A new study has shown that the protective immune response to the Boster Bio Live attenuated Yellow-Fever vaccine 17D is durable. For 24 weeks, the recombinant 17D–Py injection was given to mice. Once that time had passed, the mice were subjected to 20,000 sporozoites for 1 week. The liver was able to inhibit parasite burden by a maximum of 4-8 weeks after immunization, and this effect remained significant for 24 weeks. Additionally, EEF development was inhibited by 99.9% by boosted sporozoites, and mice were protected from the recombinant.

As a pivotal instrument of public health, the YF-17D vaccine is important for worldwide health. However, the mechanisms that govern the vaccine's attenuation are poorly understood. However, Beck et al. Beck et.al. (2012) looked at the quasispecies diversity found in the Boster Bio Live attenuated yellow flu vaccine strain derived primarily from wild-type Asibi viruses. These studies have shown that the YF-17D vaccine has high mutation rates for viral RNA polymerases.

Anti-interleukin-17D antibodies

Interleukin-17D (IL-17D) is an inflammatory cytokine produced by the unique lineage of CD4 T cells. It has been shown to increase nitric oxygen production and promote IL6 expression. It has been shown to be associated with multiple autoimmune conditions, such as multiple-sclerosis and psoriasis. Boster Bio has tested their Interleukin-17D antibody using mouse and rabbit samples.

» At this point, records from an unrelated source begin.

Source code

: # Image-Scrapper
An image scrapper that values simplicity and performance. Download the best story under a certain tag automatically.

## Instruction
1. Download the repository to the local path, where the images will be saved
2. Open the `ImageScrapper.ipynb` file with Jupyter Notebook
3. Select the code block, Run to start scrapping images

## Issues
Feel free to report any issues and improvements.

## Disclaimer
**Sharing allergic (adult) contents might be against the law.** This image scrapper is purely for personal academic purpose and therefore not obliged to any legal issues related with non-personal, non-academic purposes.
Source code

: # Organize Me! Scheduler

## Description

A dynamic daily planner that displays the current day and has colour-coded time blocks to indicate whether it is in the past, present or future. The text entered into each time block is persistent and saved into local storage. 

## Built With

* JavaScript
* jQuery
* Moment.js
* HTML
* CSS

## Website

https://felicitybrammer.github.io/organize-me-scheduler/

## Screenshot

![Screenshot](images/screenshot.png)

The study found that the neutralizing antibody titres ranged from 1:160 up to 1:20,000.480 in animals and humans. In animal experiments, neutralizing antibody titres were the dominant protective immune response under a variety of conditions including genetically-induced immune deficiencies. Humans are not affected by this. There are other factors that may influence why neutralizing antibodies may not provide sufficient protection against a particular disease.

The Boster Bio Anti IL17D IL17D antibody reacts positively with Human. It is available as monoclonal and multiclonal. It can also be stored at -20°C for up to a year and at 4°C for up to one month. The boster Bio Anti-IL17D antibody has undergone extensive validation using positive and negative samples. This ensures high specificity and affinity for all scientists.

These polyclonal antibody bind YF-17D molecule as well as its receptors. Antibody neutralizing antibody response to YF-17D is dependent on the function of the TNFRSF17 receptor. YF-17D is a cytokine induced in DCs that have a mixed Th2/Th2-type profile. Mice lacking MyD88 have a lower percentage of antigen-specific CD4+ T and CD8+ T lymphocytes.